TASKS AND EXERCISES —
1 > The excerpt on QuickTime codecs names the only codecs that currently include native packetizers. List each of them.
2 > Turn the paragraph starting "SV3 playback is built into QuickTime 5.0.2" from the QuickTime codecs excerpt into a short bulleted list that keeps its main facts.
3 > Carry on writing the piece about QuickTime codecs, starting right after its last sentence.

EXCERPT PROVIDED —
= = = = =
Some QuickTime codecs include a native packetizer for RTSP streaming. A native packetizer lets a codec deal with corrupt or missing data more intelligently than just displaying a white screen. This formerly critical feature for RTSP streaming is less important with QTSS3s skip protection, but it is still a nice feature to have. The only QuickTime codecs with native packetizers right now are Sorenson Video 2 and 3, and H.263. Native packetizers don't matter at all for progressive or local movies. Now on to the codecs.
Sorenson Video 3
Long-hyped and long-delayed, but finally shipping, Sorenson Video 3 (SV3) is Apple's default codec for QuickTime 5 Web video. Based on a technology completely different than the previous versions of Sorenson Video, SV3 still offers many of the same options and features as its predecessors. However, the underlying architecture is superior, bringing SV3 into the top ranks of modern codecs. The $499 Professional Edition is easily the most fully featured codec available for any architecture.
SV3 playback is built into QuickTime 5.0.2, and any version of QuickTime 5 will auto-update with the SV3 decompressor when needed. QuickTime 5.0.2 also includes a Standard version of the SV3 compressor. SV3 Standard provides a good suite of default options and is much better for CD-ROM and progressive content than the old SV 2 Basic version. However anyone doing professional QuickTime compression should buy the Professional Edition, especially if they are doing RTSP streaming.
SV3 Standard offers the normal QuickTime options for setting data, frame, and keyframe rate. The options available in the Developer version are preset and not user definable. But compared with previous free versions of Sorenson, compressing with this version isnt dog slow, and defaults to image smoothing on. SV3 Standard is a viable option for consumers authoring CD-ROMs and progressive Web content.
= = = = =
Stored data entries:
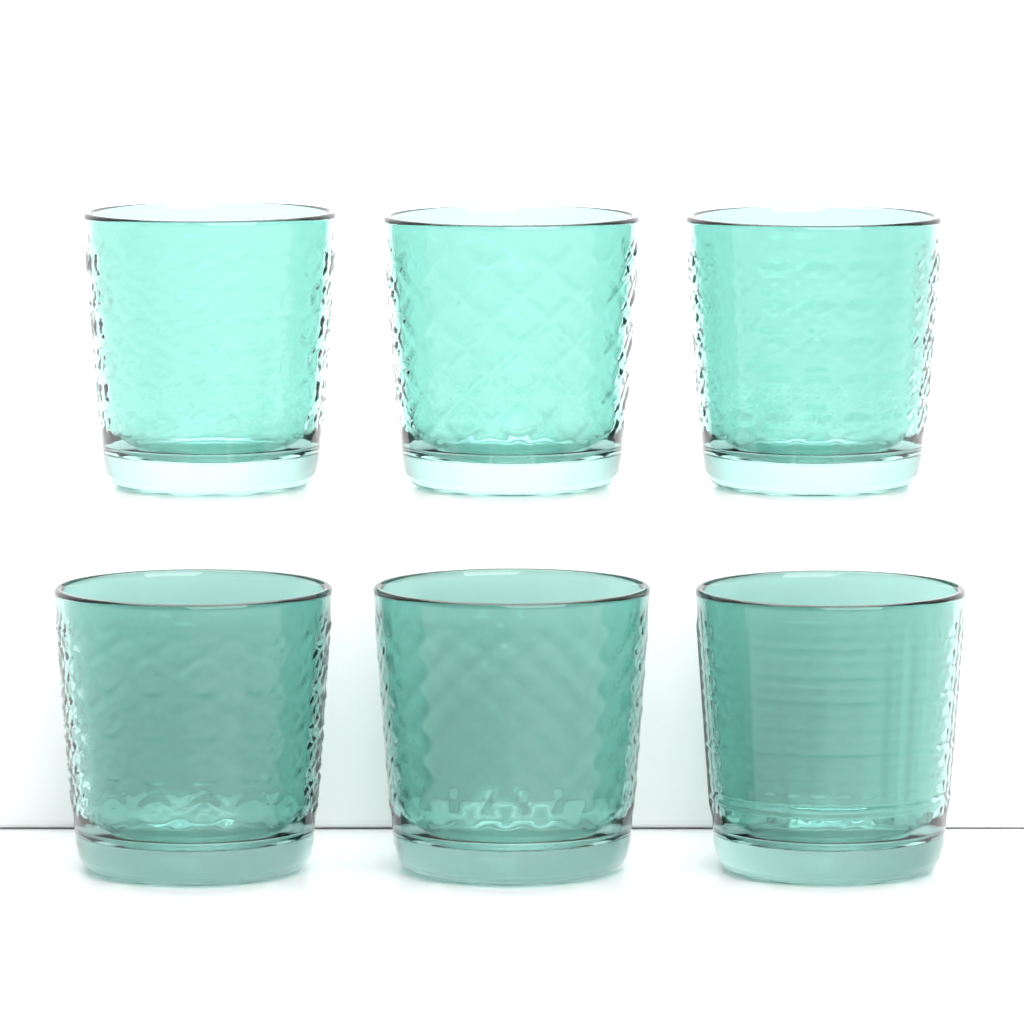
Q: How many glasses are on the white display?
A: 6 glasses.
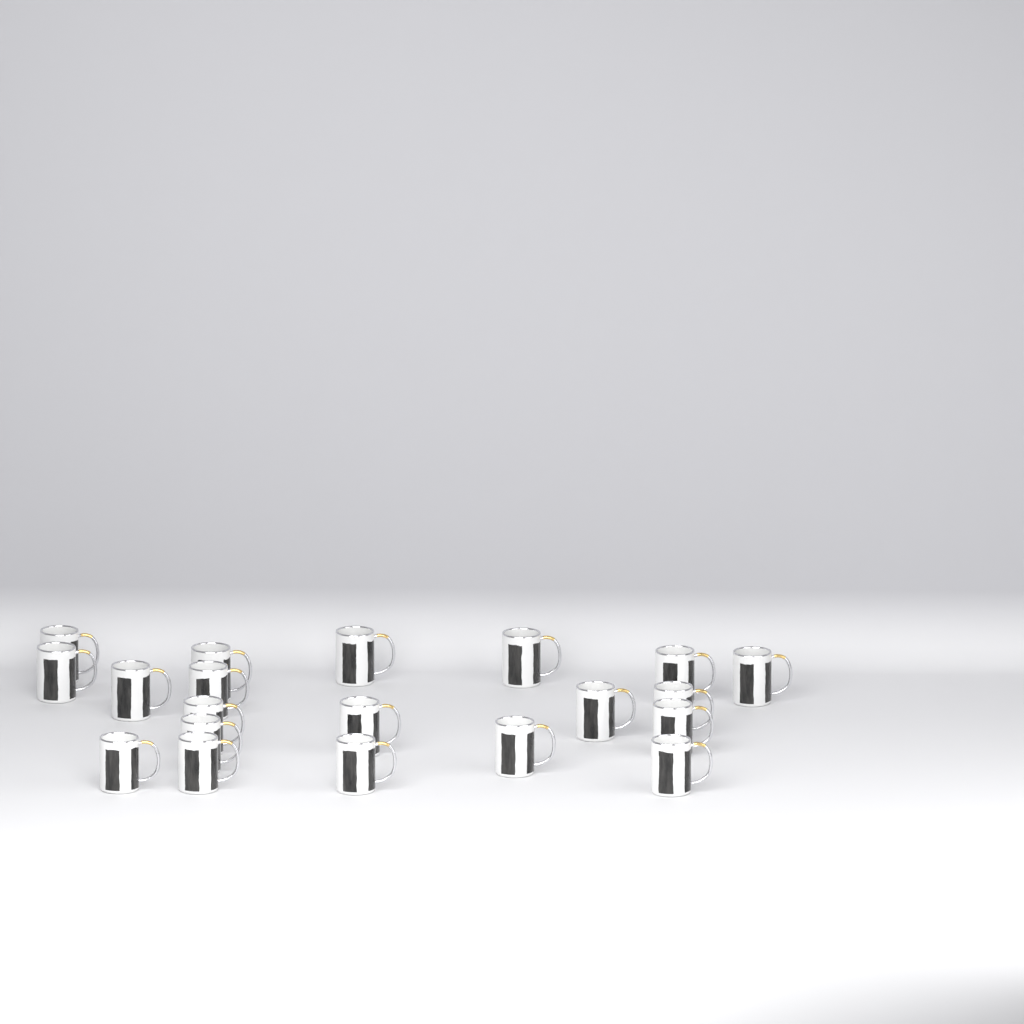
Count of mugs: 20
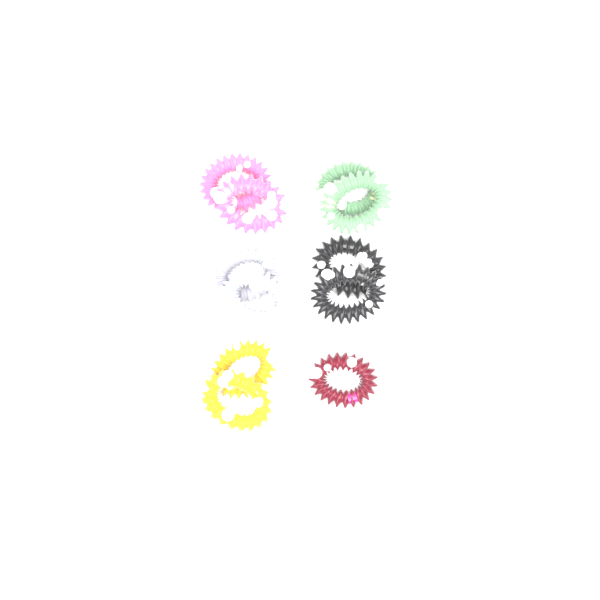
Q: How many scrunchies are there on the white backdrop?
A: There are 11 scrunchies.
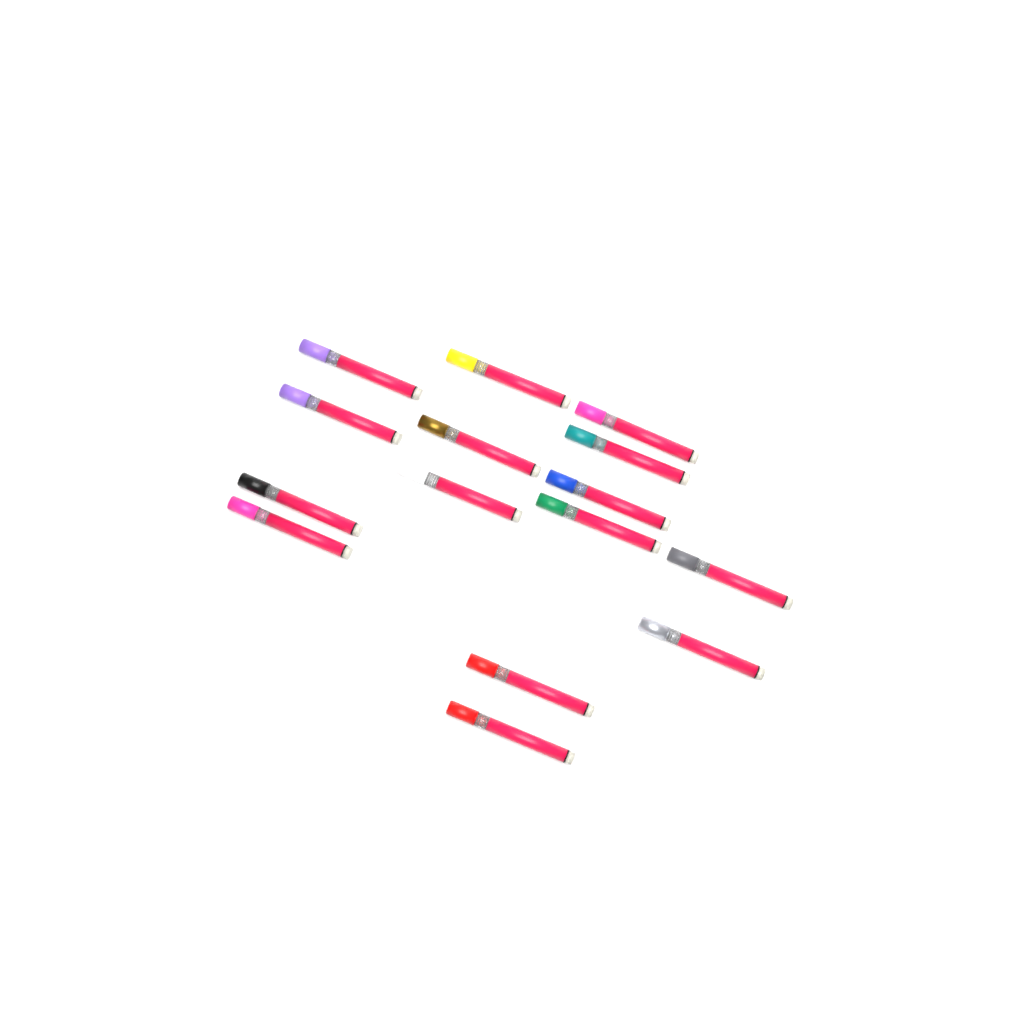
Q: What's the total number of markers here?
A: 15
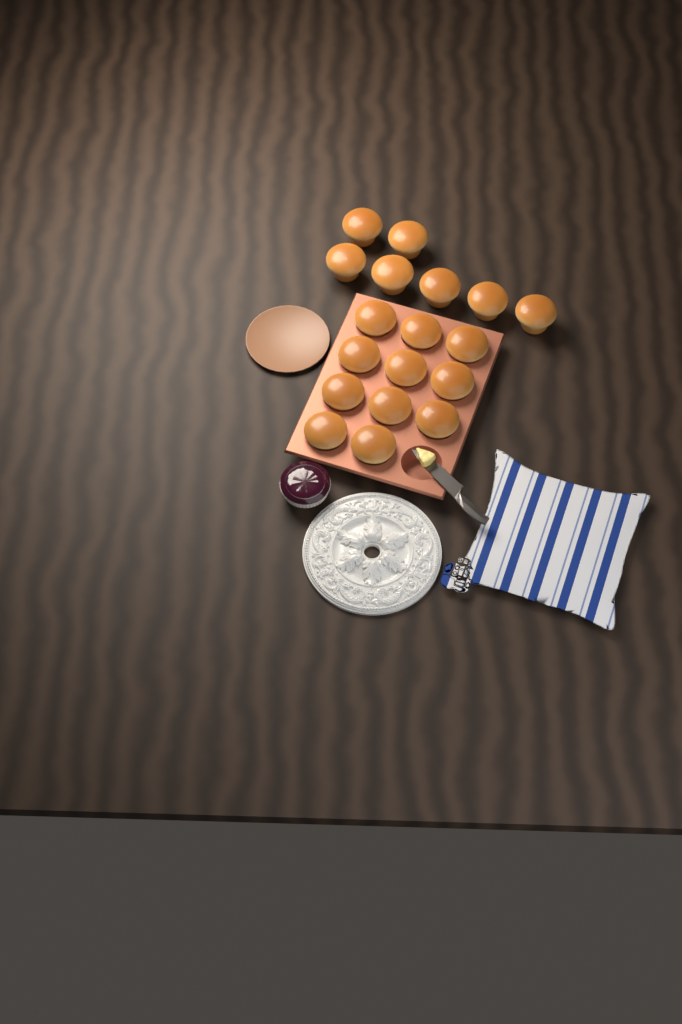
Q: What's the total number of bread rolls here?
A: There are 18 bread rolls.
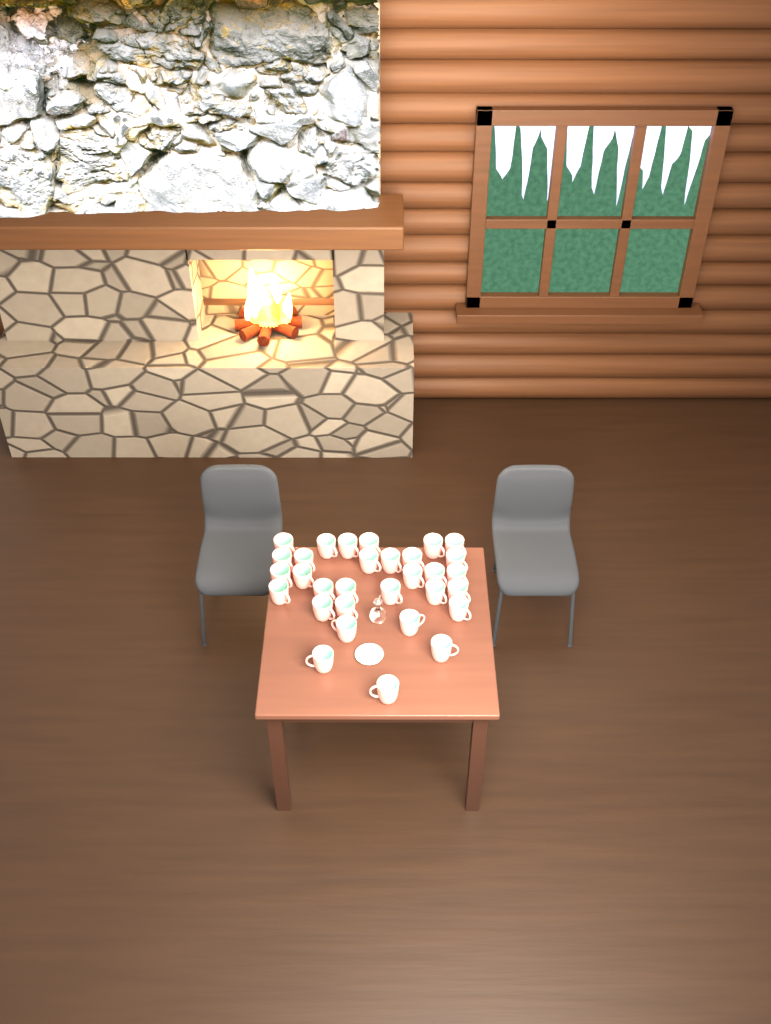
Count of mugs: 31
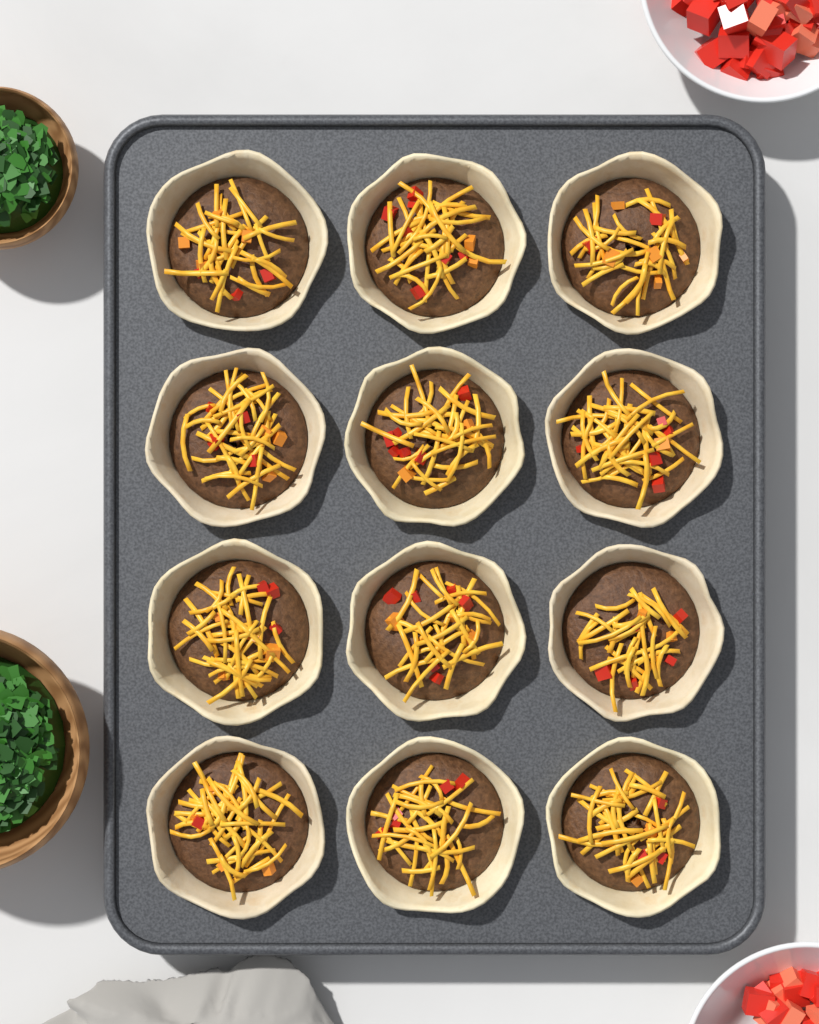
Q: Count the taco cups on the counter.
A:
= = = = =
ANSWERS FOR THIS EXERCISE —
1 >
- Sorenson Video 2
- Sorenson Video 3
- H.263

2 >
- QuickTime 5.0.2 has SV3 playback built in.
- Any version of QuickTime 5 automatically updates with the SV3 decompressor when it's needed.
- QuickTime 5.0.2 also comes with a Standard version of the SV3 compressor.
- SV3 Standard has a good set of default options and handles CD-ROM and progressive content much better than the old SV 2 Basic version.
- Anyone doing professional QuickTime compression should buy the Professional Edition, especially for RTSP streaming.

3 >
The Sorenson Video 3 Professional Edition options are legion. The most important for compression is Bidirectional Prediction, enabling B-frames that reduce data rates around15 to 25 percent at a given quality. Also, QTSS3 can dynamically drop a few B-frames during streaming if there isnt sufficient bandwidth for all of them. This feature will drop the frame rate by half, instead of dropping all the way down to just keyframes.
One drawback to Bidirectional Prediction is that it moves video playback one frame back in time. This can cause audio sync to be off, and the lower the frame rate, the greater the lag. So with SV3, if the target frame rate is below 10, this option is automatically deactivated during encoding.
The Temporal Scalability option lets B-frames get dropped when a CPU is getting overwhelmed during playback. This feature requires Bidirectional Prediction, so if youre using that, you might as well turn Temporal Scalability on. Unlike its implementation in SV2, Temporal Scalability imparts no quality or performance hit.
Force Block Refresh lets you determine a maximum length of time between refreshes of each16x16-pixel block of video. This option enables the frame of video to regenerate within a set number of seconds if a packet was dropped or a stream is tuned in just after a keyframe already played. The option uses a little extra bandwidth for low-motion content, and has no effect on high-motion content where every block is likely to change frequently. I suggest using the options defaults with media destined for RTSP delivery, and turning the option off for everything else. I made our files with this option off.
Other SV3 Professional encoding features include a Quick Compression mode, configurable Automatic Keyframes, a Minimum Quality frame dropping feature, the ability to disable the Image Smoothing deblocking filter, Media Key passwords, and real-time alpha channeling and watermarking. Unlike SV2, SV3 supports color watermarks.
Another important feature of the Professional edition is two-pass VBR encoding. This option is currently only available when SV3 Professional is used in conjunction with Media 100 Cleaner 5.1 (let me disclose that I used to work for Media 100). Currently, Cleaner 5.1 doesnt let you set a buffer size, instead it distributes the data rate over the entire file. It also lets you set a peak data rate to keep complex sections of a clip from overloading the processor during playback. With Cleaner 5.1, SV3s VBR mode is optimal for progressive and local content, but should not be used for RTSP content. This is a limitation of Cleaner, not of the codec or QuickTime. I hope Media 100 and other companies developing tools to compress SV3 will soon add support for a configurable buffer size.
While SV3 playback requires more from a CPU than SV2 did, SV3 does offer a couple of ways to reduce its load. First, in both the Standard and Professional versions, image smoothing gets automatically turned off during playback on slower machines at certain resolutions. Its never applied to pre-G3 Macs and pre-Pentium II PCs, turned off below 320x240 pixels on G3 and PII machines, and so on.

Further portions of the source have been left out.